Do you have a plan for how to respond when ICE shows up at the farm or processing facility?  

Brandon Davis says that by the time Immigration and Customs Enforcement officers have conducted an investigation of a farm or food processing plant or sugarcane mill and have decided to stage a raid, the government has about $200,000 invested in the action.

Davis, who represents farmers and ag-related commercial entities on immigration issues, says that’s one reason his firm, Phelps Dunbar LLP in New Orleans, ensures its clients have a plan for how to respond when ICE shows up at the farm or processing facility.

“What happens if the feds show up wanting to enforce a warrant at your place,” said Davis, a speaker at the Mid-South Agricultural and Environmental Law Conference in Memphis. “Who’s on your response team? Who’s supposed to be there to answer the door for the FBI or the U.S. marshals or whoever it is?

“It’s not really so much getting everything right as it is thinking through these issues that take place in the dead of night. Lawyers have to understand the situation, we have to know our magistrates, and we have to have an understanding of what the criminal piece is.”

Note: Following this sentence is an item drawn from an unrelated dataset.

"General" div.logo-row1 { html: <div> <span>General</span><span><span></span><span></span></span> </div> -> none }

Davis says he’s still not sure why he had the presence of mind to ask to see the warrant when he arrived at his client’s manufacturing facility at 5 a.m. after federal agents showed up and began rounding up workers and demanding to see the clients files and unplugging and taking their computers.

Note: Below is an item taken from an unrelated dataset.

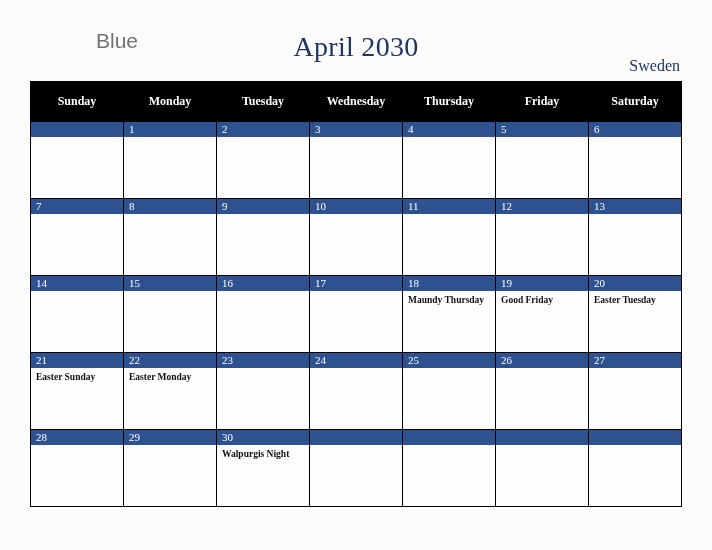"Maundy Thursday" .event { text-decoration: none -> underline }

“These are big federal guys, and I’m a 27- or 28-year-old lawyer,” he said, imitating a squeaky small voice. “Uh, can I see the warrant please?”

After reading the warrant, Davis said he realized the warrant did not cover the computers that agents were attempting to remove from the office.

“I don’t think you can take those computers, put them down,” he said in a firmer voice. “‘What are you talking about?’” came the response. “It’s not in the warrant,” Davis replied.

“It’s a matter of knowing your rights,” he said. “Make your clients aware that they can say ‘Well, hold on, this is John Henry Thibodaux’s place. This is our property. He has a right to know what you’re doing here. It’s knowing how to deal with something in real-time that can be very scary.”

By the time an agency stages such a raid “they have a couple of hundred thousand dollars in the investigation,” he said. “Various agencies are heavily invested in getting the win. It’s not like it’s going anywhere.”